Electron transfer in a semiconductor heterostructure interface through electrophoretic deposition and a linker-assisted method

Abstract

Modulating the heterostructured interface of semiconductor nanocrystals is being widely explored to enhance the charge transfer rate in photoelectrochemical cells. Here we use electrophoretic deposition and a linker-assisted method to fabricate heterostructured photoanodes based on CdSe quantum dots (QDs) or CdSe(S) nanoplates (NPLs)/TiO₂ nanoparticles. The semiconductor nanocrystals exhibit red-shifted or dual photoluminescence emissions after electrophoretic deposition, due to the formation of surface traps.
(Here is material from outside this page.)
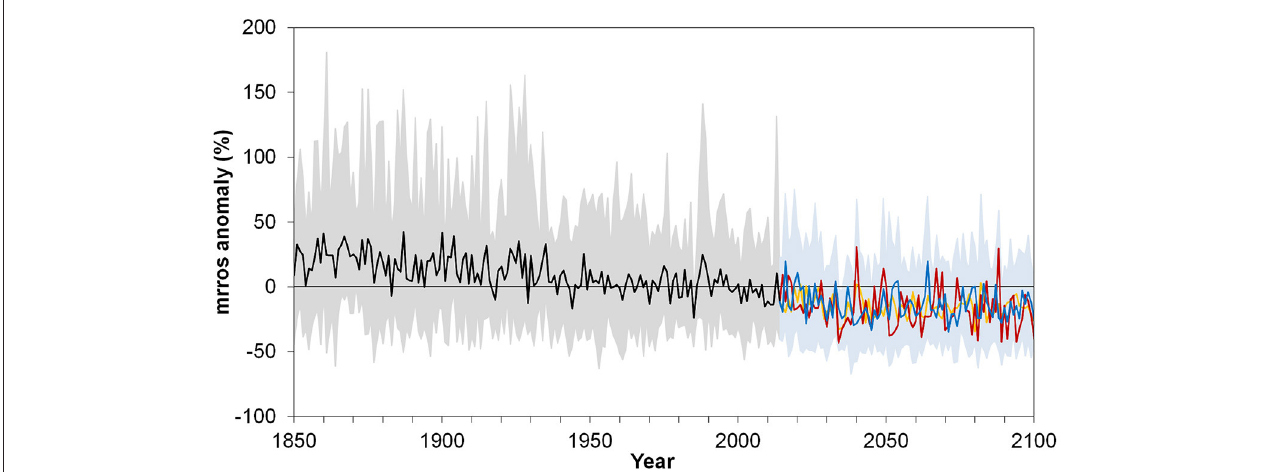
FIGURE 8 | Mean annual variations in surface runoff (mrros) over the Andes region, considering historical (1850–2014) and future (2015–2100) runs of the IPSL-CM6A-LR model, expressed as the percentage of change relative to the 1981–2010 baseline period. The black line represents the ensemble mean for the historical runs, the shading in gray indicates the 5 and 95% quantiles across the historical model runs. The blue, orange, and red lines show the ensemble mean of the future surface runoff projections considering the SSP1-1.9, SSP1-2.6, and SSP4-3.4 scenarios, respectively. The light-blue shading indicates the 5 and 95% quantiles across the future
The calculated electron transfer rates in CdSe QDs/TiO₂ nanoparticle photoanodes fabricated via electrophoretic deposition and 3-mercaptopropionic acid (MPA)-assisted attachment are 5.5 × 10⁷ s⁻¹ and 2.7 × 10⁷ s⁻¹, respectively, which are both higher than those obtained from NPLs/TiO₂ nanoparticles ranging from 0.7 × 10⁷ s⁻¹ to 1.3 × 10⁷ s⁻¹. As a proof of concept, we used heterostructured semiconductor nanocrystals/TiO₂ nanoparticles as photoanodes for solar-driven hydrogen generation. Upon one sun illumination, the saturated photocurrent densities of photoanodes fabricated via electrophoretic deposition were found to be higher than those of photoanodes prepared via MPA-assisted attachment, while the corresponding photoanode shows inferior long-term photostability due to the formation of surface traps on the QDs or NPLs during the electrophoretic deposition process. These results provide useful information for engineering the surface/dimension/composition of semiconductor nanocrystals, their adsorption on porous TiO₂ films, and designing high-efficiency photoelectrodes in photoelectrochemical devices.